[Items from a dataset]

'''

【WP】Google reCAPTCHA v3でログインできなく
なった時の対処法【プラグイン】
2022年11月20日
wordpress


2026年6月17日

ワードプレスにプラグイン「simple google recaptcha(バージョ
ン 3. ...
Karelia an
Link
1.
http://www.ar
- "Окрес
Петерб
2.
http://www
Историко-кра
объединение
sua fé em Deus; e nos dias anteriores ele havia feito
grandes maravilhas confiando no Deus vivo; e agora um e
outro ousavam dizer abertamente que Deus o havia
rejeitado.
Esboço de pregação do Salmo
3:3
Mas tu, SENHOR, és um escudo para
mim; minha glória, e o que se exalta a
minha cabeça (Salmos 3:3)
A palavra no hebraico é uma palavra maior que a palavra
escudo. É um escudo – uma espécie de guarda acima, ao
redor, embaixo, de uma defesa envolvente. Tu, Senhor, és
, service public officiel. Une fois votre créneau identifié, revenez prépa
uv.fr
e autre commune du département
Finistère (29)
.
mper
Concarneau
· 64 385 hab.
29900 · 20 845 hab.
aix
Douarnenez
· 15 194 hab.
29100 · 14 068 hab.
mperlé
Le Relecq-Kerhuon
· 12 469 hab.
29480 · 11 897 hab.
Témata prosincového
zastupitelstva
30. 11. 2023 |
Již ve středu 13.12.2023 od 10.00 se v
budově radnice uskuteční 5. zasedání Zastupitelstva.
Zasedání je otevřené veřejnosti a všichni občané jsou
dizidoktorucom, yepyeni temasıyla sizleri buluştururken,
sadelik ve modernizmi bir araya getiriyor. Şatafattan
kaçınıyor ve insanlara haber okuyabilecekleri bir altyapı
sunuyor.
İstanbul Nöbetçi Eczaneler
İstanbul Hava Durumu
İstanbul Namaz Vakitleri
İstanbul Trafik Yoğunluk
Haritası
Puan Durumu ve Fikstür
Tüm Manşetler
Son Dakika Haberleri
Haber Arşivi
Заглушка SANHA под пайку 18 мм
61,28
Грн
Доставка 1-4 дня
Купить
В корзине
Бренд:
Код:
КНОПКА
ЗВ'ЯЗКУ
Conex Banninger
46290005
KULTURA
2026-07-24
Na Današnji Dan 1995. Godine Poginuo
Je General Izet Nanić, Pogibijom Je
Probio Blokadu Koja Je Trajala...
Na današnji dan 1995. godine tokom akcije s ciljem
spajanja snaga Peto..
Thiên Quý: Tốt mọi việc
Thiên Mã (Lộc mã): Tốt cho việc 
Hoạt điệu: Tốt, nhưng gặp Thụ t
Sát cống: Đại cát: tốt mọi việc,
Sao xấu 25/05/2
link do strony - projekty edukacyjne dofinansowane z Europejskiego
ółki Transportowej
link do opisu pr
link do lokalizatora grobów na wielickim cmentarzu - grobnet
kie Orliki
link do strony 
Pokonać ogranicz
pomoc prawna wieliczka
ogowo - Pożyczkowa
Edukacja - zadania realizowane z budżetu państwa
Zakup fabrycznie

'''

● Problem
Repeat all the records. Match each line exactly.

● Response
【WP】Google reCAPTCHA v3でログインできなく
なった時の対処法【プラグイン】
2022年11月20日
wordpress


2026年6月17日

ワードプレスにプラグイン「simple google recaptcha(バージョ
ン 3. ...
Karelia an
Link
1.
http://www.ar
- "Окрес
Петерб
2.
http://www
Историко-кра
объединение
sua fé em Deus; e nos dias anteriores ele havia feito
grandes maravilhas confiando no Deus vivo; e agora um e
outro ousavam dizer abertamente que Deus o havia
rejeitado.
Esboço de pregação do Salmo
3:3
Mas tu, SENHOR, és um escudo para
mim; minha glória, e o que se exalta a
minha cabeça (Salmos 3:3)
A palavra no hebraico é uma palavra maior que a palavra
escudo. É um escudo – uma espécie de guarda acima, ao
redor, embaixo, de uma defesa envolvente. Tu, Senhor, és
, service public officiel. Une fois votre créneau identifié, revenez prépa
uv.fr
e autre commune du département
Finistère (29)
.
mper
Concarneau
· 64 385 hab.
29900 · 20 845 hab.
aix
Douarnenez
· 15 194 hab.
29100 · 14 068 hab.
mperlé
Le Relecq-Kerhuon
· 12 469 hab.
29480 · 11 897 hab.
Témata prosincového
zastupitelstva
30. 11. 2023 |
Již ve středu 13.12.2023 od 10.00 se v
budově radnice uskuteční 5. zasedání Zastupitelstva.
Zasedání je otevřené veřejnosti a všichni občané jsou
dizidoktorucom, yepyeni temasıyla sizleri buluştururken,
sadelik ve modernizmi bir araya getiriyor. Şatafattan
kaçınıyor ve insanlara haber okuyabilecekleri bir altyapı
sunuyor.
İstanbul Nöbetçi Eczaneler
İstanbul Hava Durumu
İstanbul Namaz Vakitleri
İstanbul Trafik Yoğunluk
Haritası
Puan Durumu ve Fikstür
Tüm Manşetler
Son Dakika Haberleri
Haber Arşivi
Заглушка SANHA под пайку 18 мм
61,28
Грн
Доставка 1-4 дня
Купить
В корзине
Бренд:
Код:
КНОПКА
ЗВ'ЯЗКУ
Conex Banninger
46290005
KULTURA
2026-07-24
Na Današnji Dan 1995. Godine Poginuo
Je General Izet Nanić, Pogibijom Je
Probio Blokadu Koja Je Trajala...
Na današnji dan 1995. godine tokom akcije s ciljem
spajanja snaga Peto..
Thiên Quý: Tốt mọi việc
Thiên Mã (Lộc mã): Tốt cho việc 
Hoạt điệu: Tốt, nhưng gặp Thụ t
Sát cống: Đại cát: tốt mọi việc,
Sao xấu 25/05/2
link do strony - projekty edukacyjne dofinansowane z Europejskiego
ółki Transportowej
link do opisu pr
link do lokalizatora grobów na wielickim cmentarzu - grobnet
kie Orliki
link do strony 
Pokonać ogranicz
pomoc prawna wieliczka
ogowo - Pożyczkowa
Edukacja - zadania realizowane z budżetu państwa
Zakup fabrycznie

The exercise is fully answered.